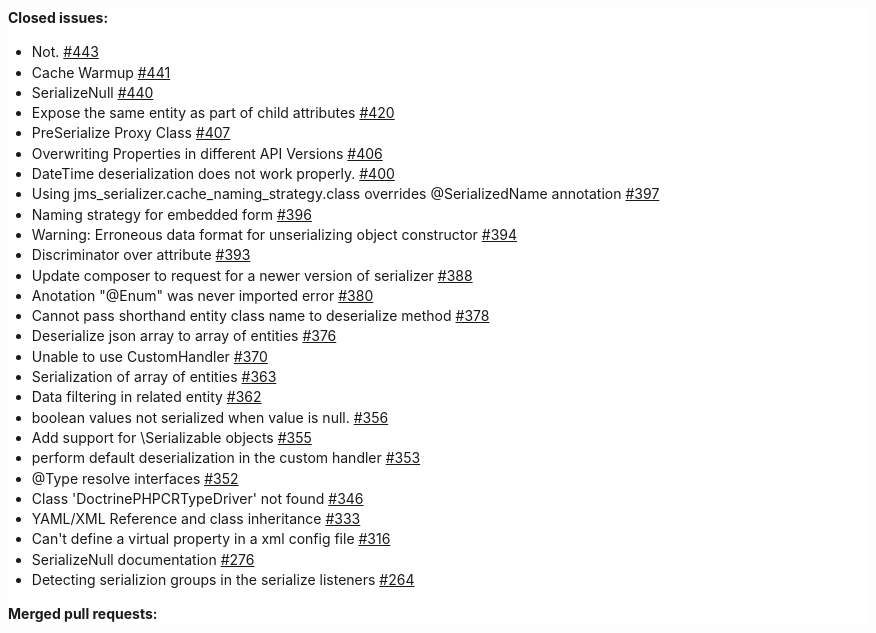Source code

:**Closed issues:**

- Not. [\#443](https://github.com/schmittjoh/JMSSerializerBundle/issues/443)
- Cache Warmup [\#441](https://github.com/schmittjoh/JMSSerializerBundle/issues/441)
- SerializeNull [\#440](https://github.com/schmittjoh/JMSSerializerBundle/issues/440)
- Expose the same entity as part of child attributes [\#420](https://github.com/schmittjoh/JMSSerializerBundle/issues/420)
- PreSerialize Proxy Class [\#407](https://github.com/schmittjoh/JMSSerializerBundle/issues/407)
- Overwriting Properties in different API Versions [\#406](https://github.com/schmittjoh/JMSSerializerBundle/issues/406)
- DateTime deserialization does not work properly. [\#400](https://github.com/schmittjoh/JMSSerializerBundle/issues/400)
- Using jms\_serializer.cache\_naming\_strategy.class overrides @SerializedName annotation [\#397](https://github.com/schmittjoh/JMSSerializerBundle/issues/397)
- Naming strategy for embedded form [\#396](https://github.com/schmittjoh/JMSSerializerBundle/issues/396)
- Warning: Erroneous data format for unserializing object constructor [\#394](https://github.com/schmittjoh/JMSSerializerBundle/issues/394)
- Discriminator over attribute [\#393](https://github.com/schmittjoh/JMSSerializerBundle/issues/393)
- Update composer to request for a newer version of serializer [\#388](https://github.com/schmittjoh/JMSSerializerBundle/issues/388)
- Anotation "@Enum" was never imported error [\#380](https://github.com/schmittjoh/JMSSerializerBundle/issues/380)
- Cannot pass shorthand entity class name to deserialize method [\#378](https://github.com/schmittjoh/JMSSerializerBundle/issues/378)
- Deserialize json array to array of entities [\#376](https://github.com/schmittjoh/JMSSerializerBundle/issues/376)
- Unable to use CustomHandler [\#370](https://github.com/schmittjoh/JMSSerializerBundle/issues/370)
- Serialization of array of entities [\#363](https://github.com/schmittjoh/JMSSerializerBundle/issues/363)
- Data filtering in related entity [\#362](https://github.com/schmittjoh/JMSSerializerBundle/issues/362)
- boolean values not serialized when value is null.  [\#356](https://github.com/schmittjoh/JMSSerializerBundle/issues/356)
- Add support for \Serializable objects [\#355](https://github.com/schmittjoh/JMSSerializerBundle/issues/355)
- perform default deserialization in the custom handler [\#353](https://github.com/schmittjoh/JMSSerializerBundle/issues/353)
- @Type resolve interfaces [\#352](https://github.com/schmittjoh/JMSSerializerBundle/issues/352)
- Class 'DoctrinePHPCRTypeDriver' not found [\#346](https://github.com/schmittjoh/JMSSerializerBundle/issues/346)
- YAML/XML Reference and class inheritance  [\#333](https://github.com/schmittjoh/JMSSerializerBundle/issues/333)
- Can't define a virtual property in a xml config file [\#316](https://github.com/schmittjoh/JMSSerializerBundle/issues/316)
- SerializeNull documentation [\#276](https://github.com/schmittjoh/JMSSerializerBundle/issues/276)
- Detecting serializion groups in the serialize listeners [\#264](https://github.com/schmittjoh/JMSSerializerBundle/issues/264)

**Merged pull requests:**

--

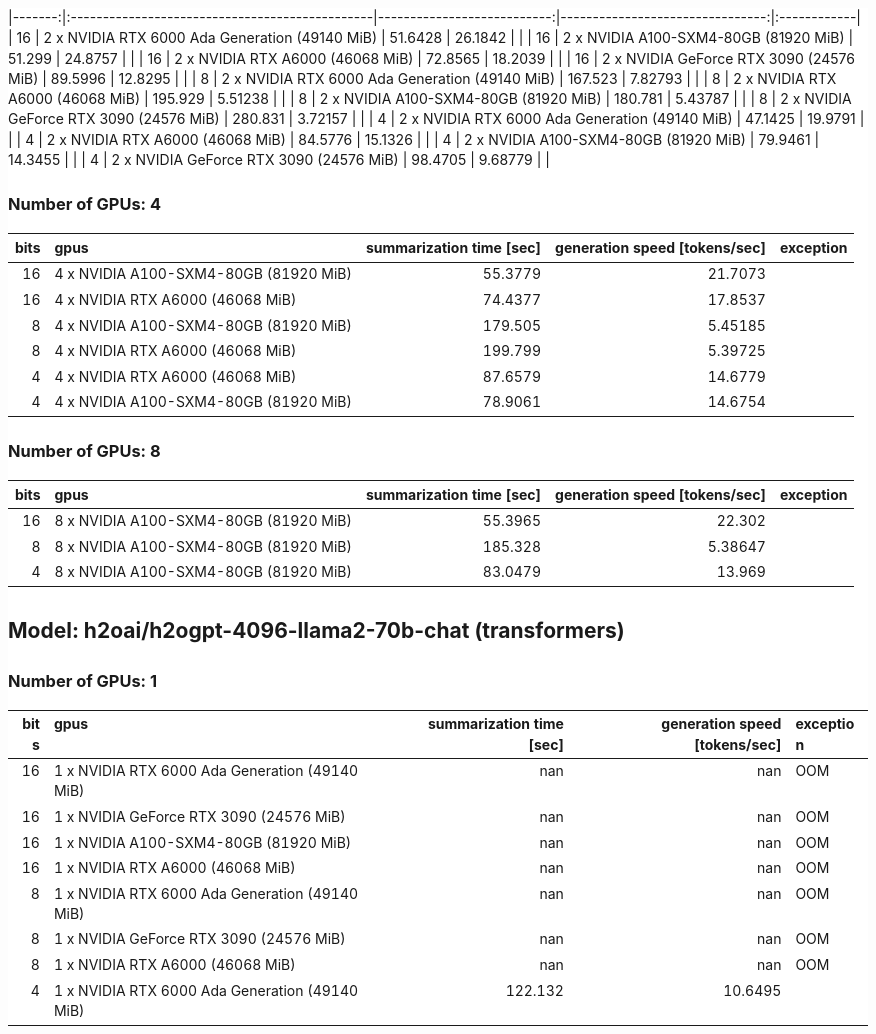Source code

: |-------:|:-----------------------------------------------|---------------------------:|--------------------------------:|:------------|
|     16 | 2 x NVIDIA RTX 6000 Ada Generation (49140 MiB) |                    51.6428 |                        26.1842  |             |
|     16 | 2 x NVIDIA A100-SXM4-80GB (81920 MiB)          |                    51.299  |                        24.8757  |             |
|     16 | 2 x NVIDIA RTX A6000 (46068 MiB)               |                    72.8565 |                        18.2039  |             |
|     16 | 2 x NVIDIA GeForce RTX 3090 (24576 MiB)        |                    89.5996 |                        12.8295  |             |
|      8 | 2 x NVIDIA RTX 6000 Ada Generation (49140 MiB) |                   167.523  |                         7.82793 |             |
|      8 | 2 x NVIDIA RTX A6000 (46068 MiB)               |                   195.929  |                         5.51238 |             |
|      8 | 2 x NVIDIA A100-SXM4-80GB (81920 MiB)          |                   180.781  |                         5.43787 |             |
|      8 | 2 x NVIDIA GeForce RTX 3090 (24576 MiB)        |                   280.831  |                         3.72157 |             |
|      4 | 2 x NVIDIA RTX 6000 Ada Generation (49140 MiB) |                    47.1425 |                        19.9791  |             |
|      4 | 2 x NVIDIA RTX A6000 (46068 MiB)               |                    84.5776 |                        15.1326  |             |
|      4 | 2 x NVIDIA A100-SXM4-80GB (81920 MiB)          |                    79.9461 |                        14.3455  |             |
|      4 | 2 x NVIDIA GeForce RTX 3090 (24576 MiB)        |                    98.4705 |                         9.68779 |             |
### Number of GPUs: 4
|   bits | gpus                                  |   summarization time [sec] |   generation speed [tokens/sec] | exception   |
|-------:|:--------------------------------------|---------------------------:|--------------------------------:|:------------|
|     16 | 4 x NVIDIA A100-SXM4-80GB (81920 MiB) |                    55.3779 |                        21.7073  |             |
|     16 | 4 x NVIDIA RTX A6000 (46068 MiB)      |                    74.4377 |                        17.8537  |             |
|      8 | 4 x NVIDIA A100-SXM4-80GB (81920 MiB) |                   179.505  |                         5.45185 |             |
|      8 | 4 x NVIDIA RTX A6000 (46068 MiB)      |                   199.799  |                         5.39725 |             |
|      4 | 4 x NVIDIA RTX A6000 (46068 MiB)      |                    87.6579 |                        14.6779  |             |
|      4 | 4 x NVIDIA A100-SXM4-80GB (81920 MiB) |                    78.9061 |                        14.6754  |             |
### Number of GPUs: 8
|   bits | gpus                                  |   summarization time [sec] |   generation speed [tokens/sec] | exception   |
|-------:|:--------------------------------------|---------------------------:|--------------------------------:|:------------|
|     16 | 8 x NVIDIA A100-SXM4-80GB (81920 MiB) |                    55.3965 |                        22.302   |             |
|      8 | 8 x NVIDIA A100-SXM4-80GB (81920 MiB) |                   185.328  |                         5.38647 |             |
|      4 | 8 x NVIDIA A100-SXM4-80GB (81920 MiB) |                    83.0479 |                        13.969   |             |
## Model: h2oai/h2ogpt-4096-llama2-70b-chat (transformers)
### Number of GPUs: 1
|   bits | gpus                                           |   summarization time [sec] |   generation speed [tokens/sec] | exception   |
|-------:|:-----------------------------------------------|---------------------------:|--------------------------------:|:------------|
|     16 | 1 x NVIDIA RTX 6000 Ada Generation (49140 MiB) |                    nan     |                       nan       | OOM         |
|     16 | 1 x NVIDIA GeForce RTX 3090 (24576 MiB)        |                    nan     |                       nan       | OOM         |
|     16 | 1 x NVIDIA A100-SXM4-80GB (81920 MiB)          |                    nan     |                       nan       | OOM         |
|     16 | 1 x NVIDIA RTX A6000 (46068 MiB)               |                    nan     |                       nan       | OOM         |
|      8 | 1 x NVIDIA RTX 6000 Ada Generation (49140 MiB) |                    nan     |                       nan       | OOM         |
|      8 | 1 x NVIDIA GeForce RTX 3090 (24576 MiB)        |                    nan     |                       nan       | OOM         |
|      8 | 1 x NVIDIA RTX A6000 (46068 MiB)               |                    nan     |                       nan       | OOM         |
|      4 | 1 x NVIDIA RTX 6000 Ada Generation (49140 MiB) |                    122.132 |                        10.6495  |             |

--

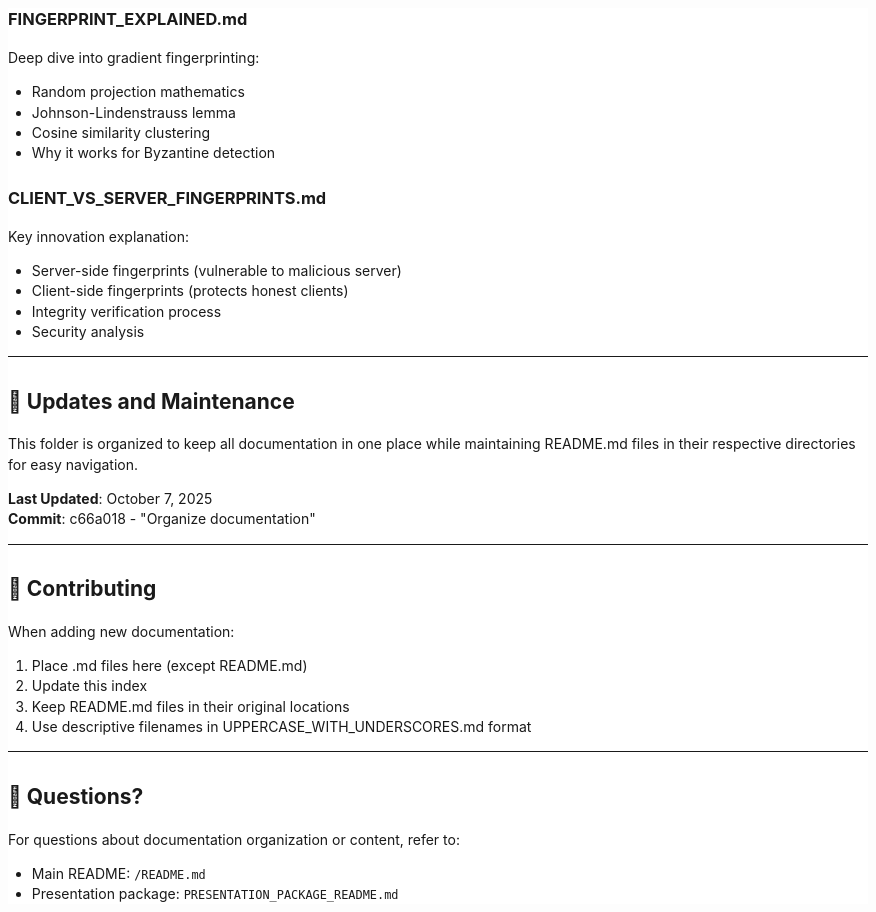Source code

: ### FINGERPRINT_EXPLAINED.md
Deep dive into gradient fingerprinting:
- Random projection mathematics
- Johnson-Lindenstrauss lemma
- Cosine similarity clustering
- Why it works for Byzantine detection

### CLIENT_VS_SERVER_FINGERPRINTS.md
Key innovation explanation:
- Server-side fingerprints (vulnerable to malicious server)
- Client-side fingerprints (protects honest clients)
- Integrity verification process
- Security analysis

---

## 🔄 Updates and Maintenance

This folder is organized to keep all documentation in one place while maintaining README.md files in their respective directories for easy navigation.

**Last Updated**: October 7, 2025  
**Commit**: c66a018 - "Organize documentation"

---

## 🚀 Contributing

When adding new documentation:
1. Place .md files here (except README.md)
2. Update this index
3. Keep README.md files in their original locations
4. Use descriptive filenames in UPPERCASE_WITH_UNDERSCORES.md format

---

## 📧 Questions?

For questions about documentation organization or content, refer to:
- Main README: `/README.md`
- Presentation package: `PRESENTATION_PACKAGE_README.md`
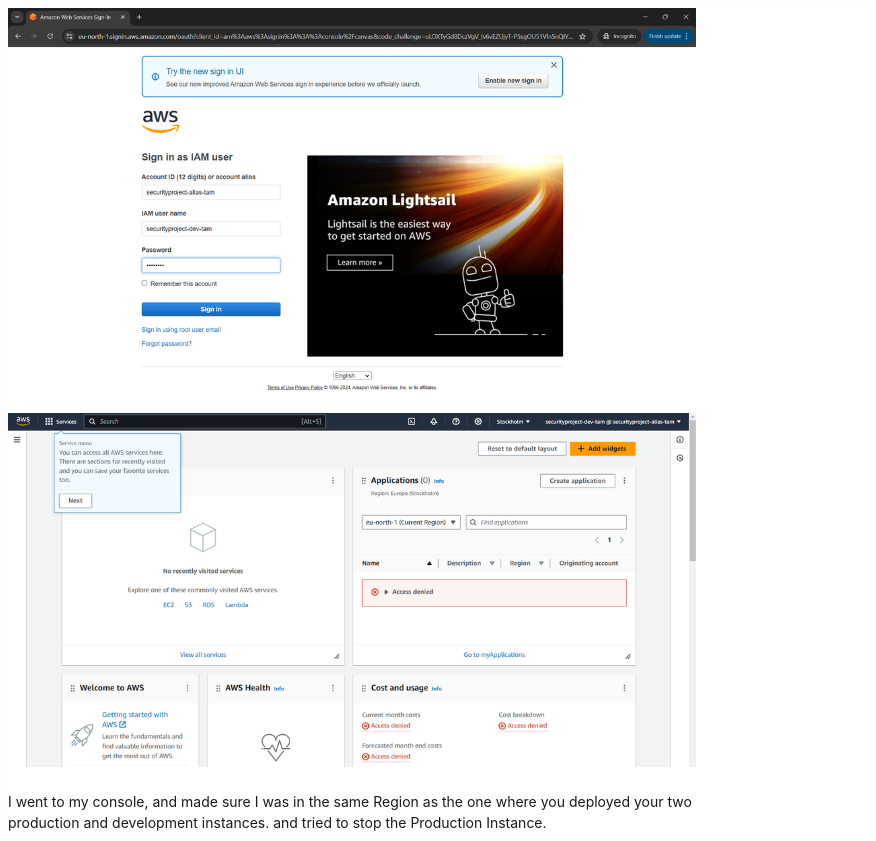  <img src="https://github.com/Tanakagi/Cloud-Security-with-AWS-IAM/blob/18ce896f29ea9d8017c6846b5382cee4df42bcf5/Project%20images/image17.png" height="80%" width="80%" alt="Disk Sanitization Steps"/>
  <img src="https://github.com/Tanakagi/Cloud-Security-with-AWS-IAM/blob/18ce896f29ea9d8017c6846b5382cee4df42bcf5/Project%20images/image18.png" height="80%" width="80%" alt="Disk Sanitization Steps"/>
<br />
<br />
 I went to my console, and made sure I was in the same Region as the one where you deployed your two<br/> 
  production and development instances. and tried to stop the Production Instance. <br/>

**About this task:**
Given the records above, restate word for word only the lines starting at the one with "- Using jms\_serializer.cache\_naming\_strategy.class" and ending at the one with "- Update composer".

**Task result:**
- Using jms\_serializer.cache\_naming\_strategy.class overrides @SerializedName annotation [\#397](https://github.com/schmittjoh/JMSSerializerBundle/issues/397)
- Naming strategy for embedded form [\#396](https://github.com/schmittjoh/JMSSerializerBundle/issues/396)
- Warning: Erroneous data format for unserializing object constructor [\#394](https://github.com/schmittjoh/JMSSerializerBundle/issues/394)
- Discriminator over attribute [\#393](https://github.com/schmittjoh/JMSSerializerBundle/issues/393)
- Update composer to request for a newer version of serializer [\#388](https://github.com/schmittjoh/JMSSerializerBundle/issues/388)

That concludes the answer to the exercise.